Menteri Perdagangan Enggartiasto Lukita menilai Perjanjian Kemitraan Ekonomi Komprehensif Indonesia dan Chile atau Indonesia-Chile Comprehensive Economic Partnership Agreement (IC-CEPA) akan mempermudah ekspor produk Indonesia ke Amerika Selatan.

CEPA ini win win solution untuk kedua negara dalam meningkatkan kesejahteraan keduanya dan kerja sama ini secara spesifik juga akan menjadikan Chile sebagai hub Indonesia ke Amerika latin dan juga menjadikan Indonesia sebagai hub Chile memasuki pasar Asia, kata Mendag di Jakarta, Selasa.

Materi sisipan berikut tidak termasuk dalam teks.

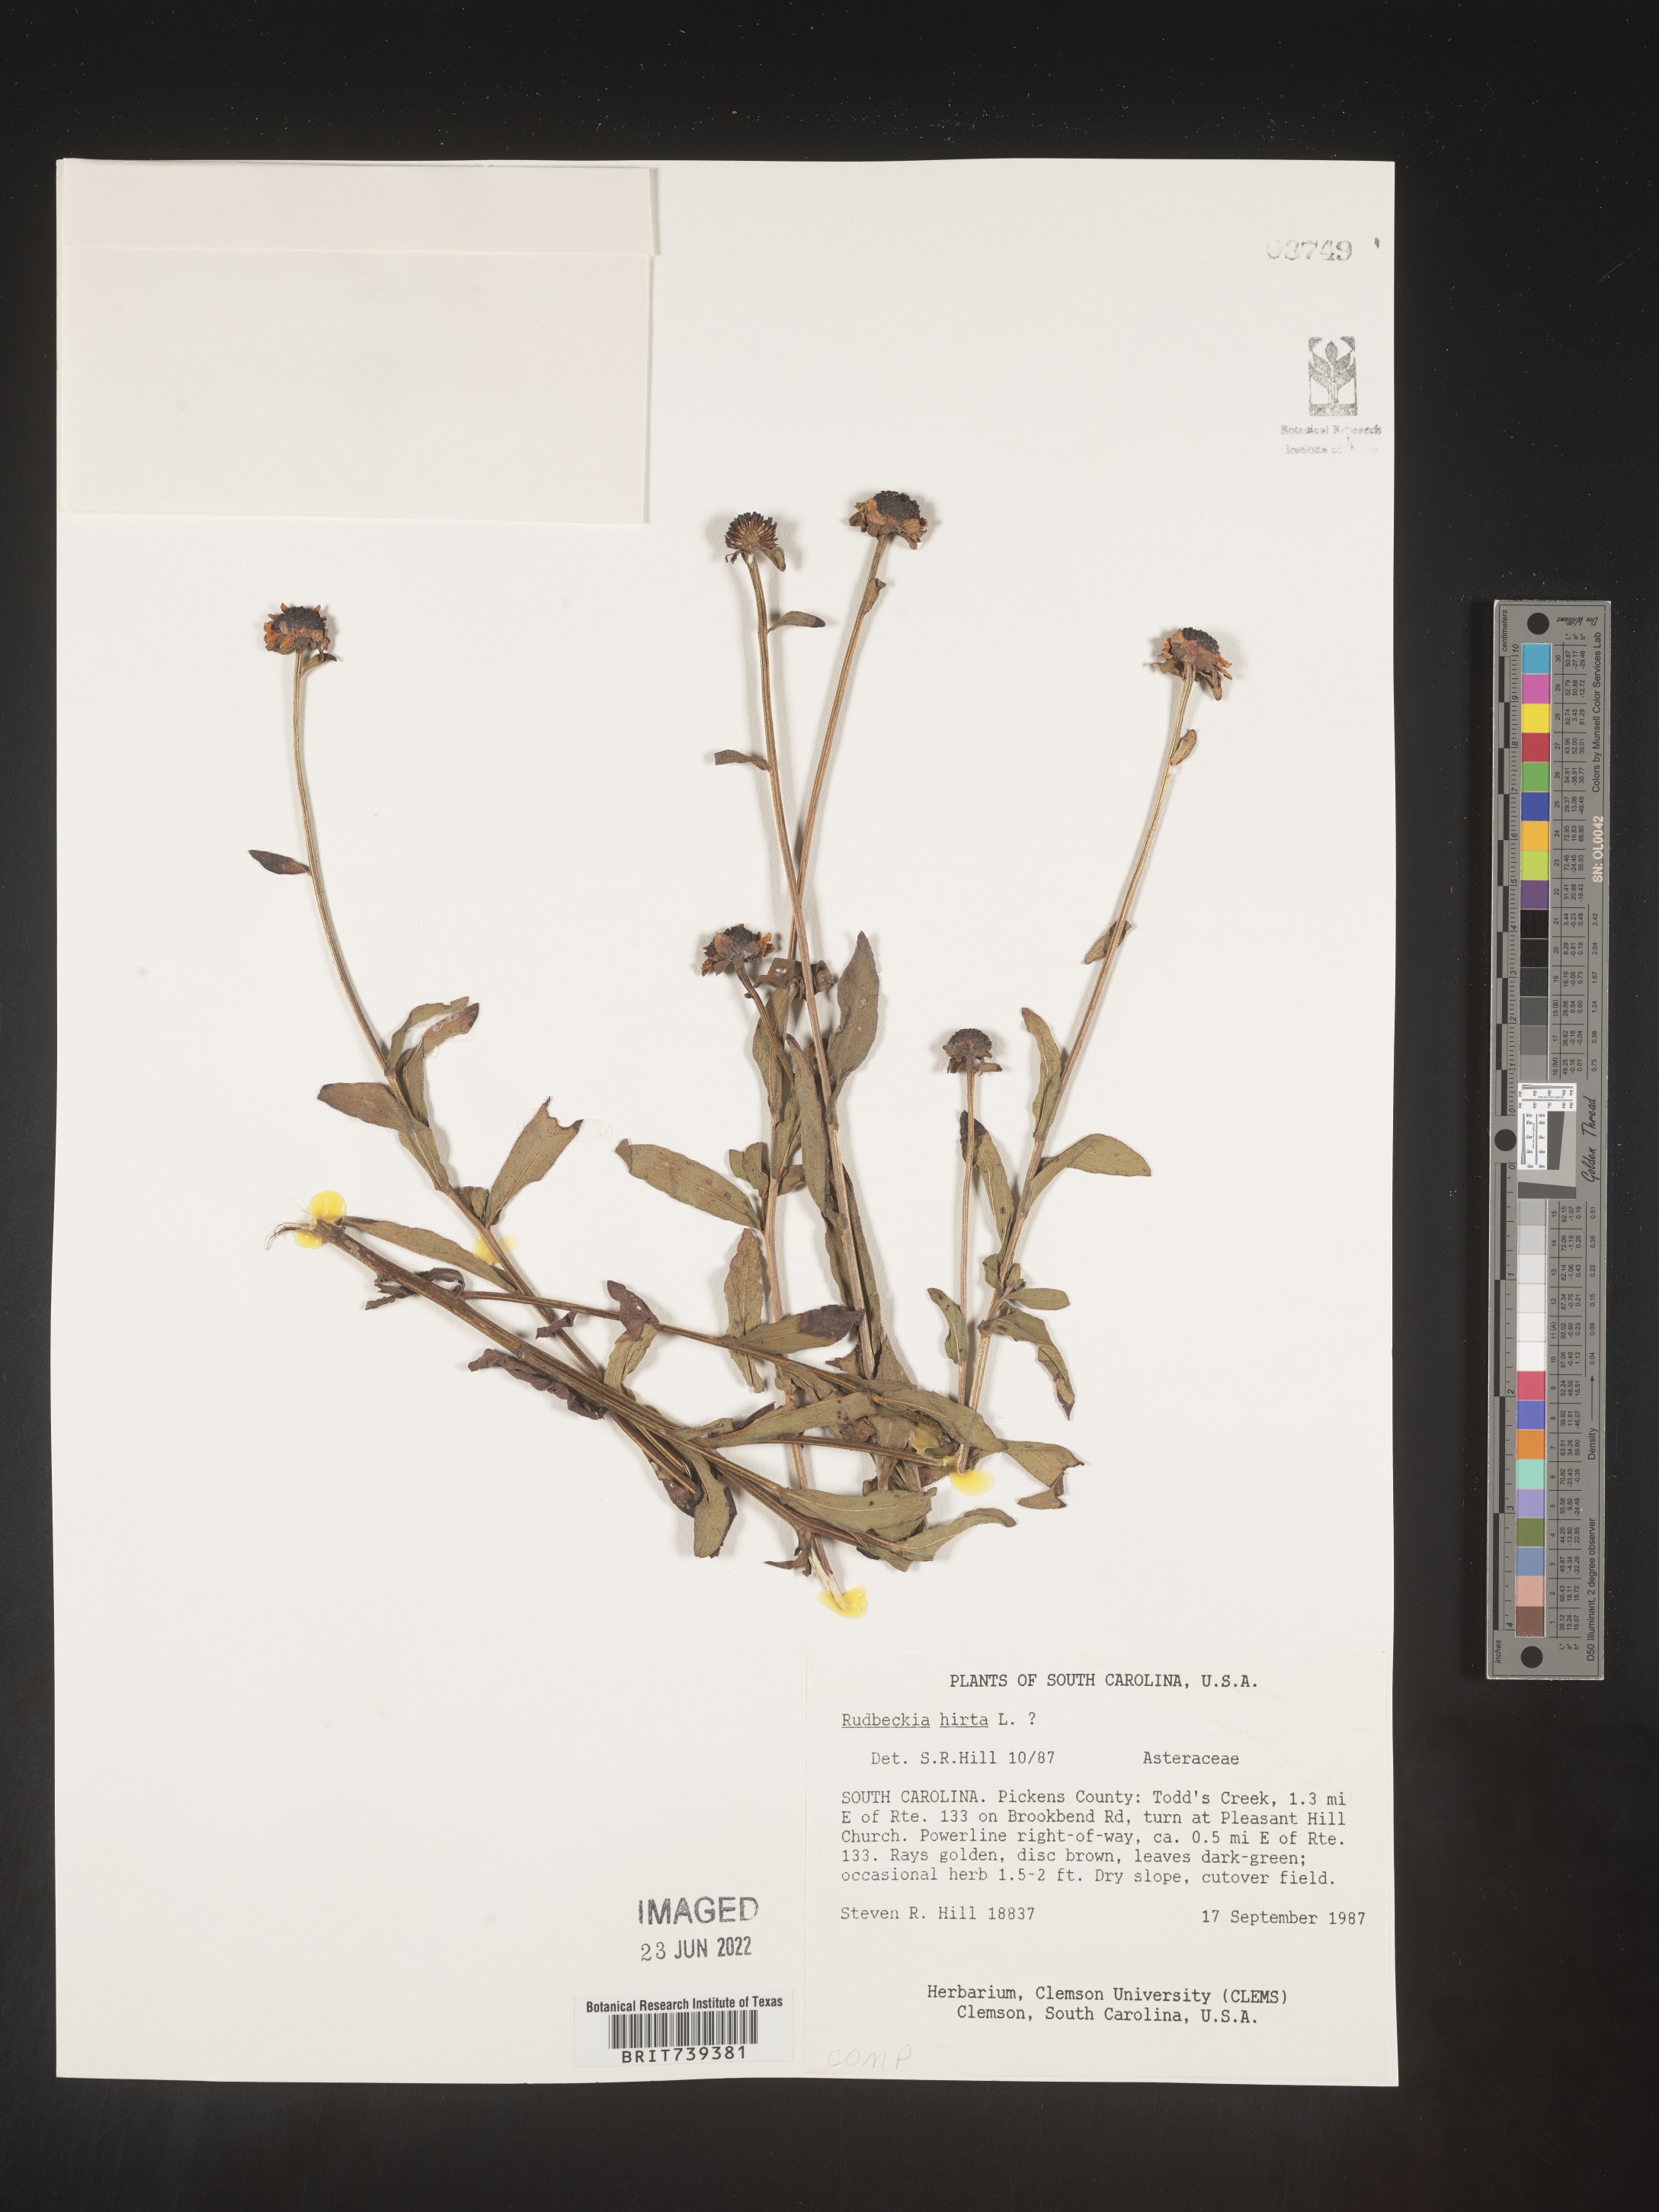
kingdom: Plantae
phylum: Tracheophyta
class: Magnoliopsida
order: Asterales
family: Asteraceae
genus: Rudbeckia
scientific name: Rudbeckia hirta
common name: Black-eyed-susan
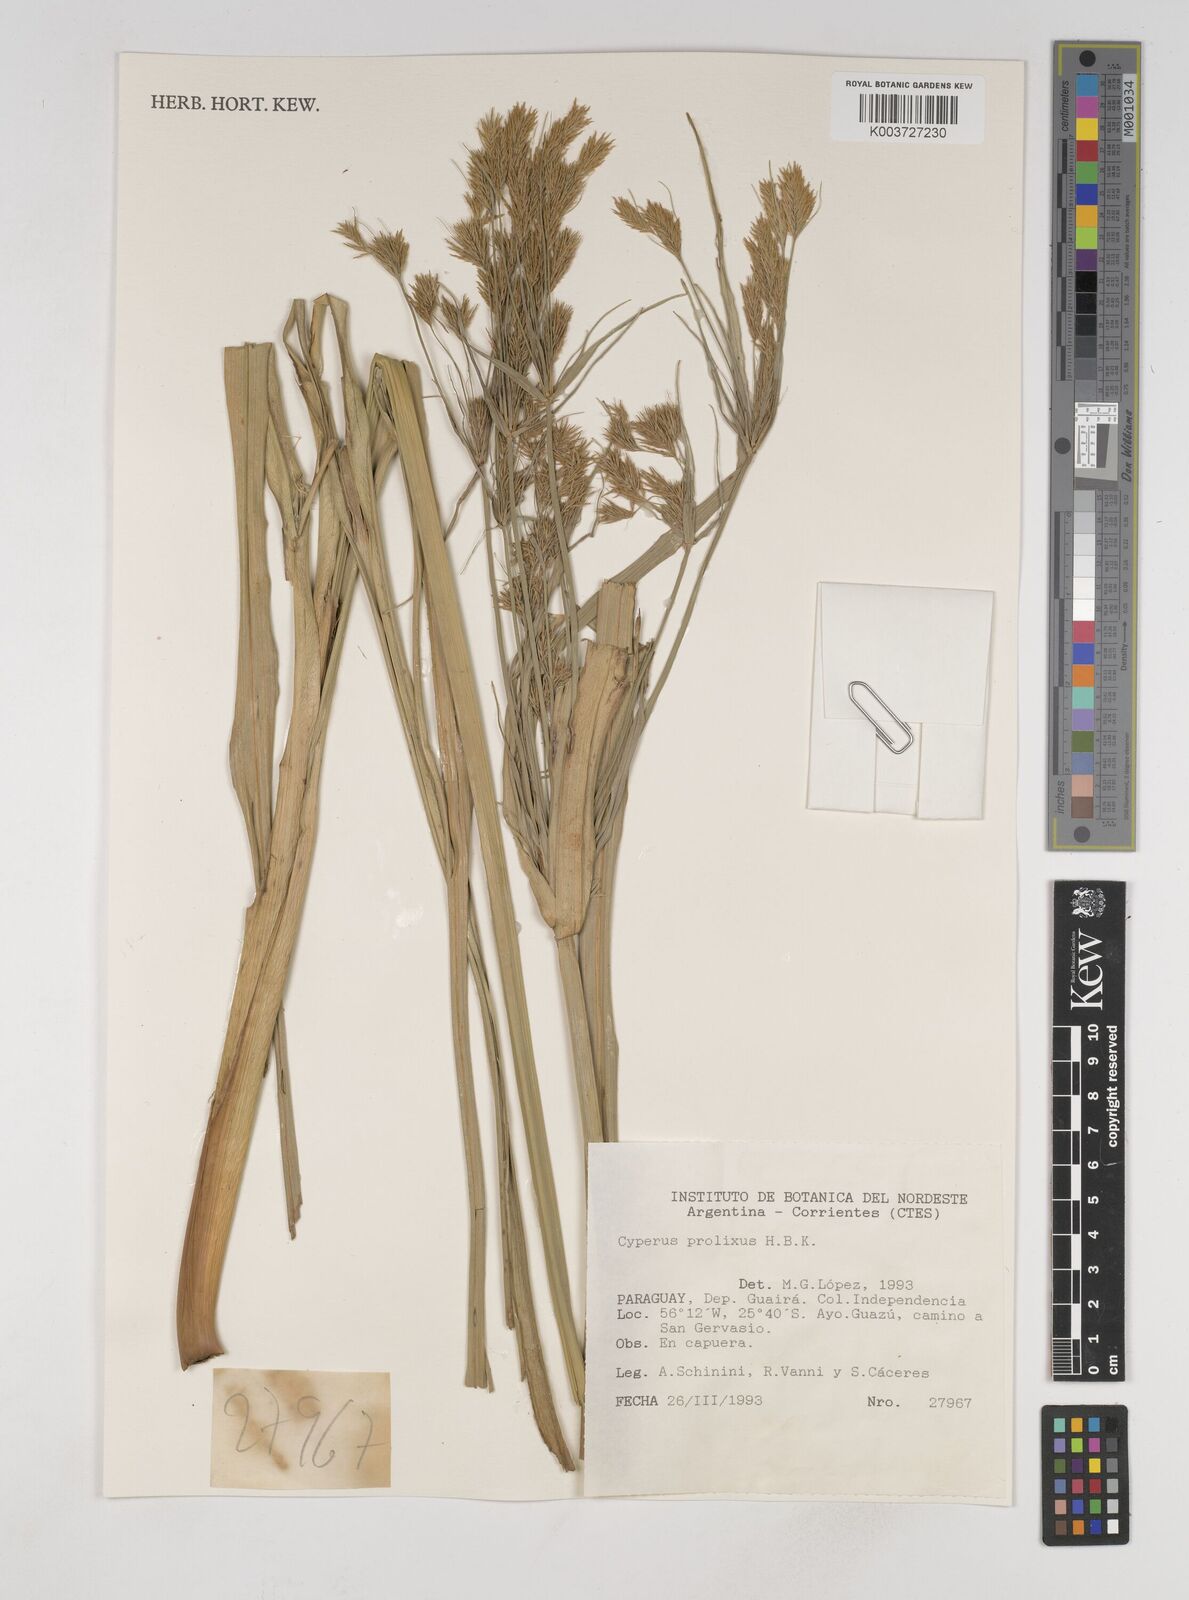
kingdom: Plantae
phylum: Tracheophyta
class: Liliopsida
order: Poales
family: Cyperaceae
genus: Cyperus
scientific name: Cyperus prolixus
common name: Mosquito flatsedge
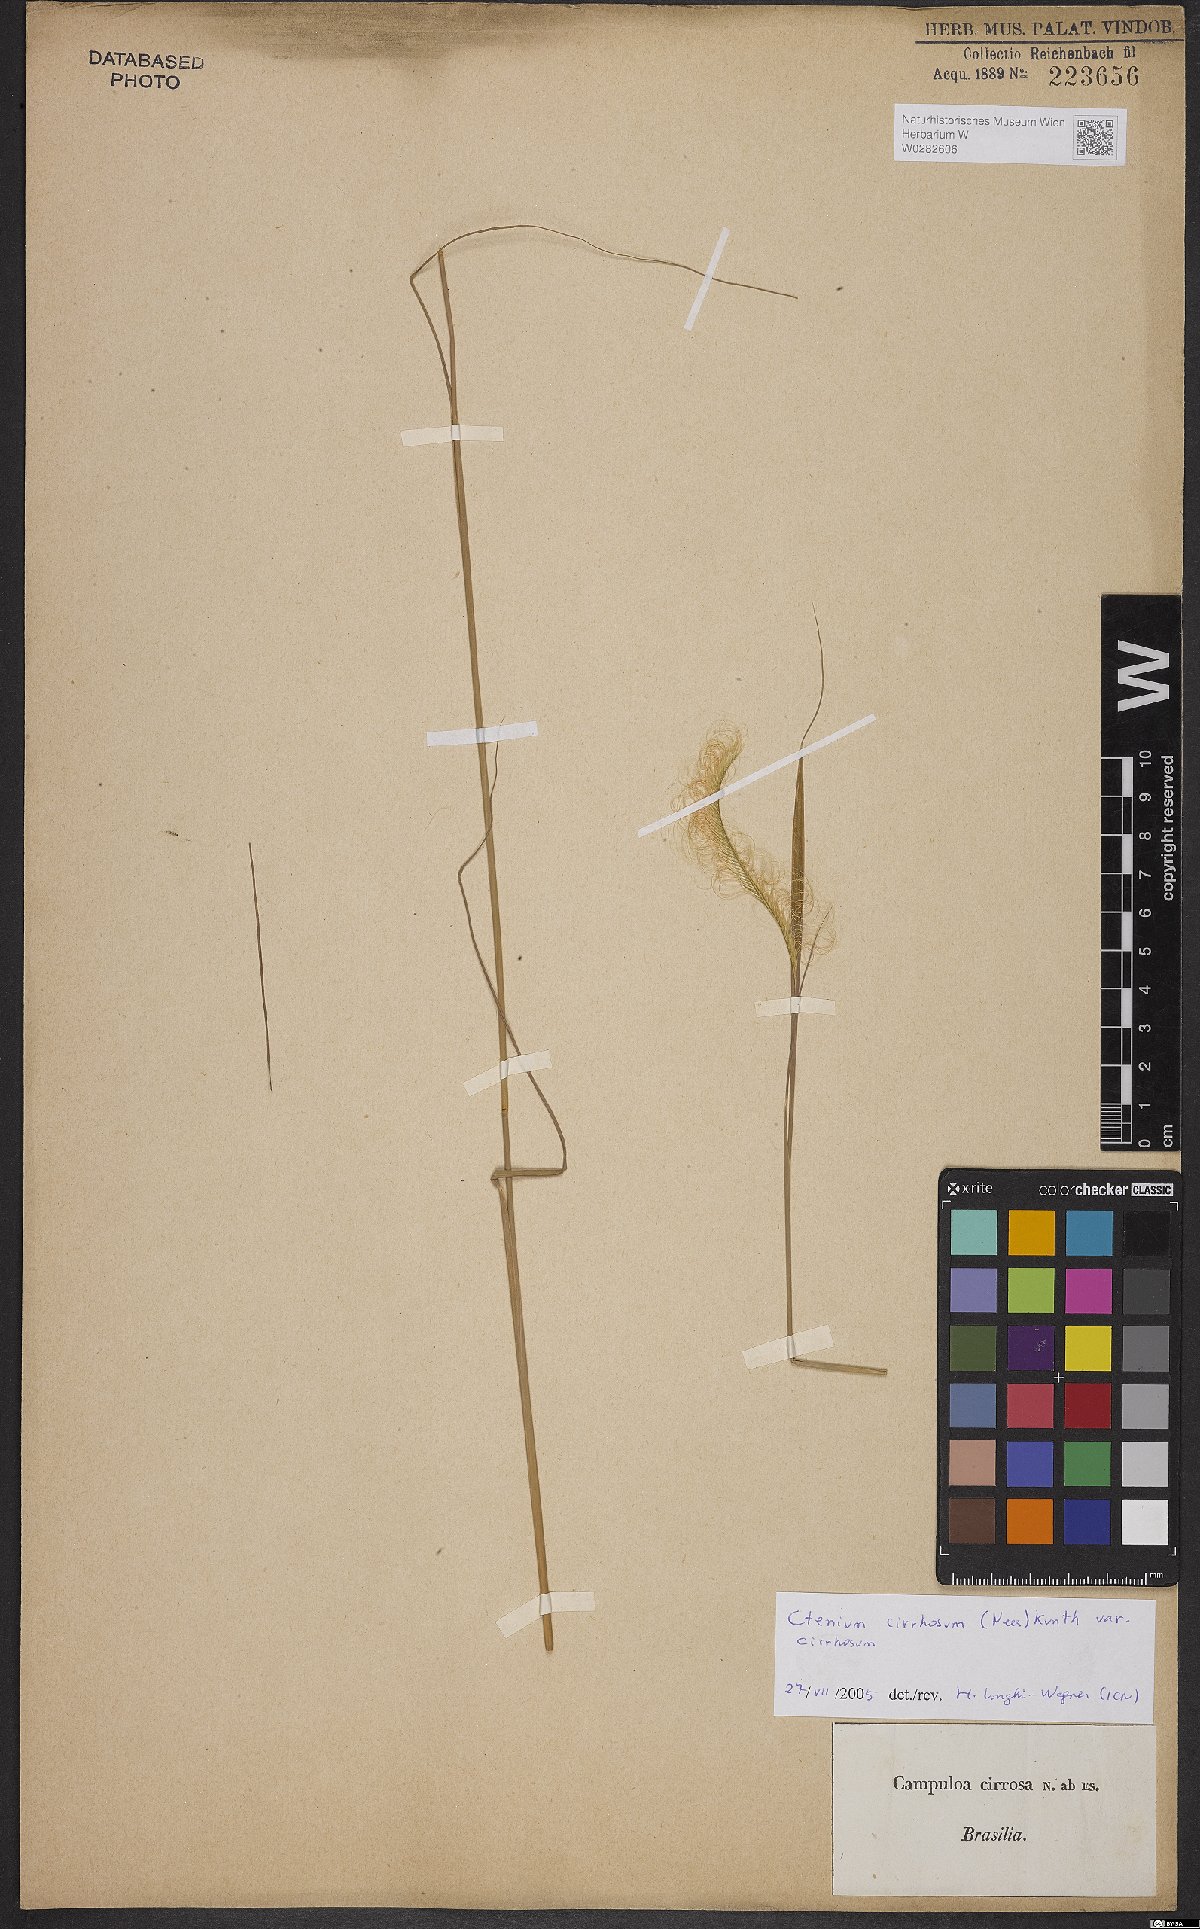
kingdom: Plantae
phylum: Tracheophyta
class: Liliopsida
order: Poales
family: Poaceae
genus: Ctenium
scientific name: Ctenium cirrhosum
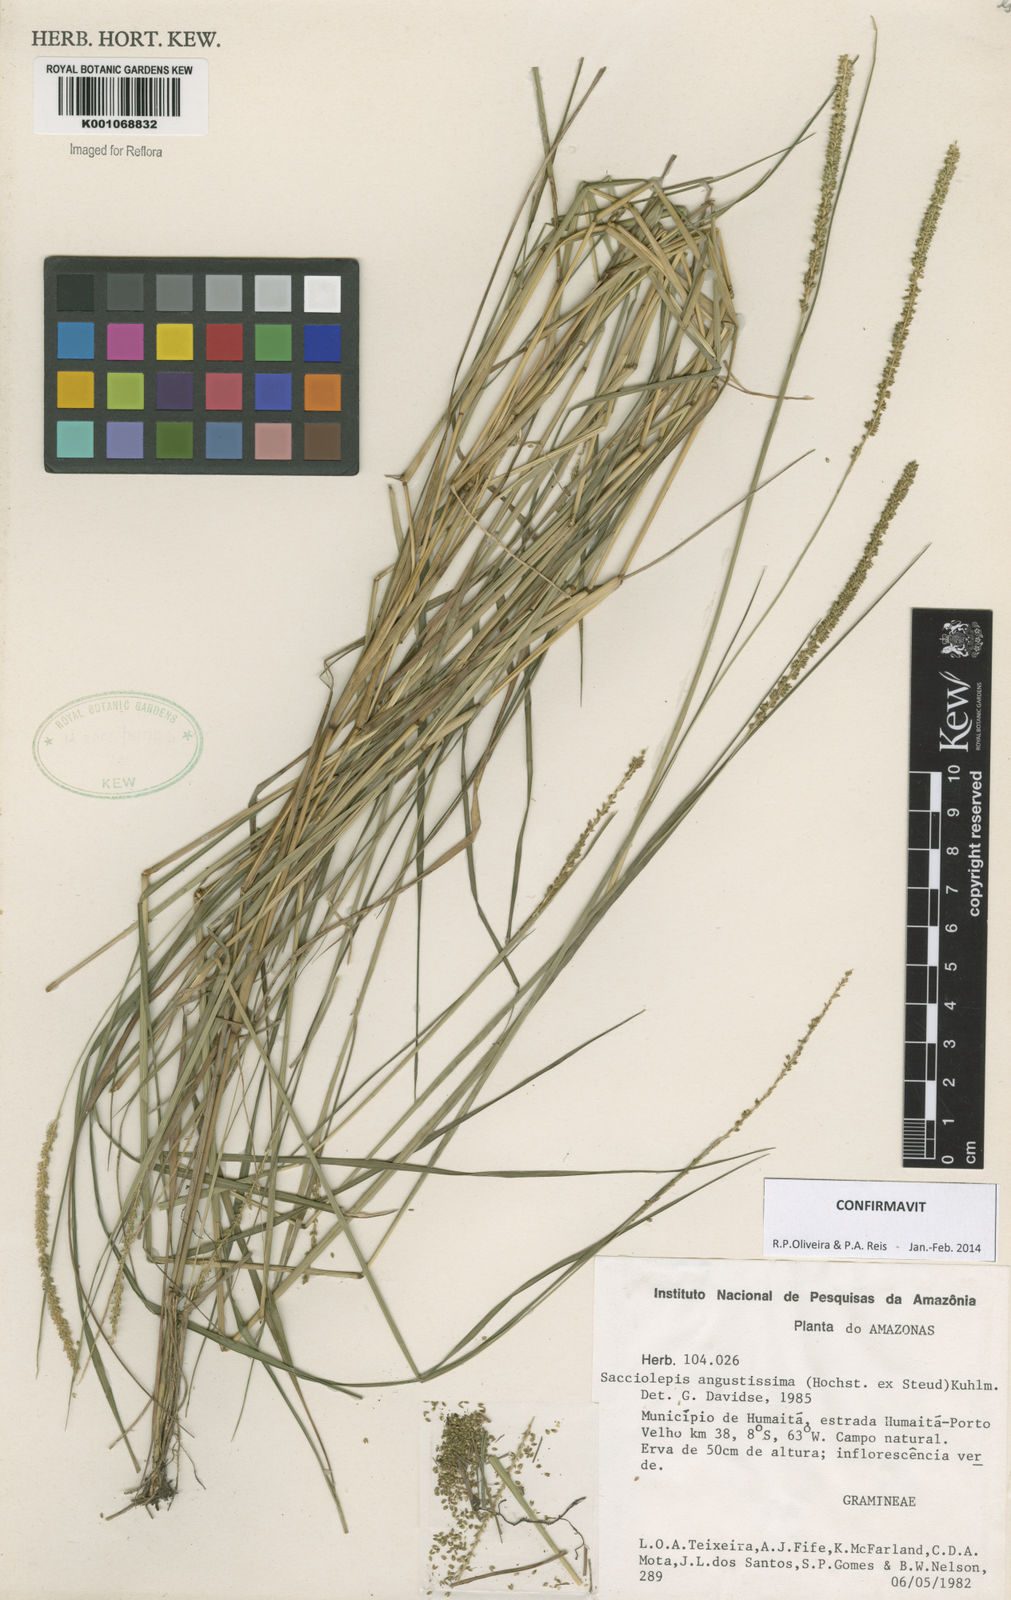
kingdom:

Menurut Enggar, kerja sama tersebut merupakan kesempatan baik untuk para pelaku usaha dan media untuk mendorong kemitraan kedua negara dalam membuka peluang bisnis.

Saya berharap kedua negara bisa menyelenggarakan forum bisnis dan business matching yang diselenggarakan setiap tahun oleh kedua negara, ungkap Enggar.

Produk utama Indonesia yang mendapat preferensi di antaranya: minyaksawitdan turunannya, kertas dan bubur kertas, perikanan, makanan dan minuman, produk otomotif, alas kaki, mebel, perhiasan, sorbitol, produk tekstil dan lainnya.

Sesuai kesepakatan, setelah implementasi IC-CEPA dilaksanakan, kedua negara akan melanjutkan perundingan ke tahap selanjutnya, yaitu perdagangan di sektor jasa dan investasi.

Setelah perjanjian tarif barang, tahap selanjutnya adalah perundingan di bidang jasa dan investasi, karena memang IC-CEPA dilakukan bertahap. Untuk tenggat waktunya, akan dibahas lebih lanjut melalui Joint Committee IC-CEPA yang akan bertemu sesuai kesepakatan bersama, kata Mendag.

Total perdagangan Indonesia-Chile pada 2018 mencapai 274 juta dolar AS.

Sementara itu, untuk periode Januari-Maret 2019, total perdagangan kedua negara mencapai 56,1 juta dolar AS dengan nilai ekspor Indonesia sebesar 34,9 juta dolar AS dan impor sebesar 21,2 juta dolar AS.

Chile merupakan negara tujuan ekspor Indonesia dengan total ekspor 158,9 juta dolar AS pada 2018, meningkat 0,3 persen dibandingkan tahun sebelumnya sebesar 158,5 juta dolar AS.